What does a database for agents look like if every mutation is a named action with a contract, instead of an UPDATE statement?
Most production-bound agent stacks I look at end up sitting on top of a normal CRUD database. The agent picks a table, picks a row, picks a column, sets a value. The audit log says "agent set status = completed" and you have to reconstruct intent from context. The agent can in principle do anything its connection permits — and "in principle" usually becomes "in practice" the first weekend you stop watching.
The bet I'm prototyping is to invert the surface: the agent never sees tables. It sees actions.
What's wrong with the default surface
- Vector memory is too unstructured. Great for recall, useless for the operational mutations agents actually need to make.
- Raw CRUD is too open. Every column is a foot-gun. The agent's effective permissions are its connection's permissions.
- Workflow engines are too rigid. They assume code-first authoring by engineers. Domain experts can't author or revise the contract.
- Audit logs lose intent. "set status = X" doesn't tell you why. Agents call low-level operations, not domain actions, so the trace is noise.
The shape I'm trying
Two modes, deliberately separated:
- Builder mode (humans, design time). A non-engineer-friendly surface for defining records, fields, actions, and the state machines that gate them. "When a post is in
draft, an agent may callrequestApproval. Fromapproved, onlymarkPublishedis callable." - Runtime mode (agents, locked down). A different MCP surface that exposes the published actions and nothing else. Agents call
markCompleted(postId)— they cannot writeUPDATE posts SET status='completed'. The platform enforces the transition; the agent doesn't get to be wrong about it.

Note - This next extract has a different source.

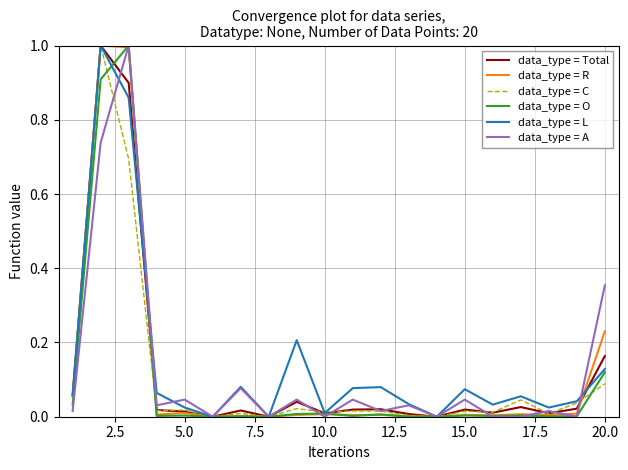

How many lines are shown in the chart?

6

The audit log becomes readable. The set of legal mutations is finite, named, and typed. Governance moves from "watch the agent" to "publish the contract."
Where it is
Working prototype. Core MVP shipped: typed schemas, action runtime, state-machine guardrails, auth, single-process container. Running internally, getting tested against real domain models.
What I'm still thinking about
- Reads vs. queries. Today the design favors open reads with summary projections and locked writes through actions. Where does that stop being enough — at what record volume or query complexity does the platform need real query primitives without becoming a query engine?

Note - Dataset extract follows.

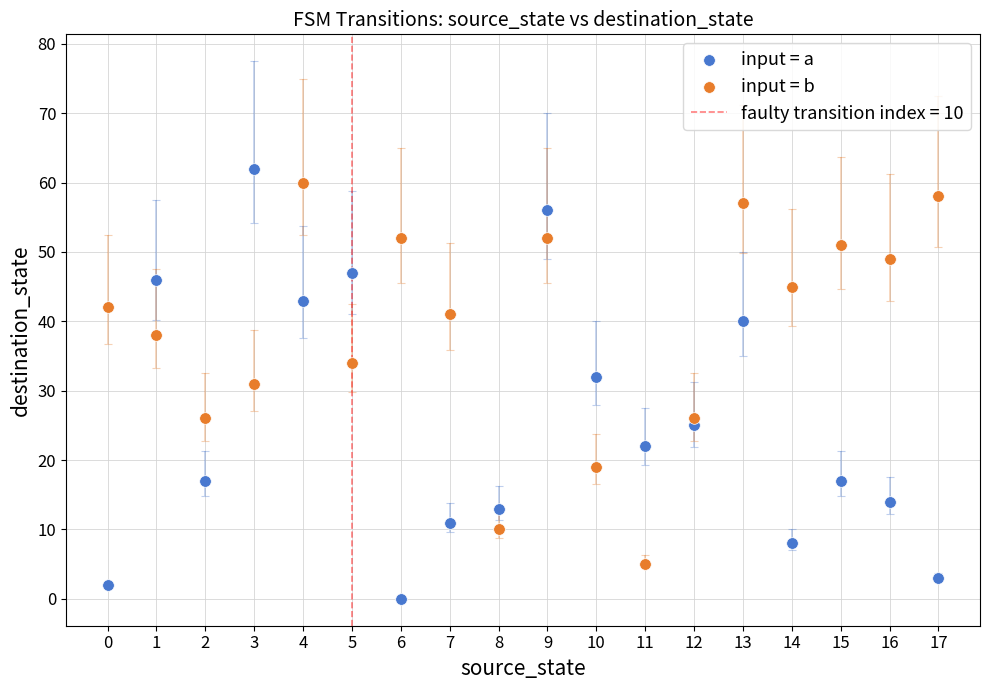

Across all data points, what is the range of Y values (max minus min)?

62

- Governance throughput. "Humans review and publish" is the right answer at small scale. At larger scale, with frequent schema changes across many agents, where does that bottleneck and what replaces it?
- The bridge problem. Eventually agents need to push to CRMs, fire Slack messages, sync to external systems. The current non-goal is "no webhooks, no event streaming." What's the smallest external surface that doesn't turn this into another ETL platform?
This one feels closer than the fleet idea — the contract is sharper, the value is easier to show in a demo. Still figuring out who the first hundred users actually are.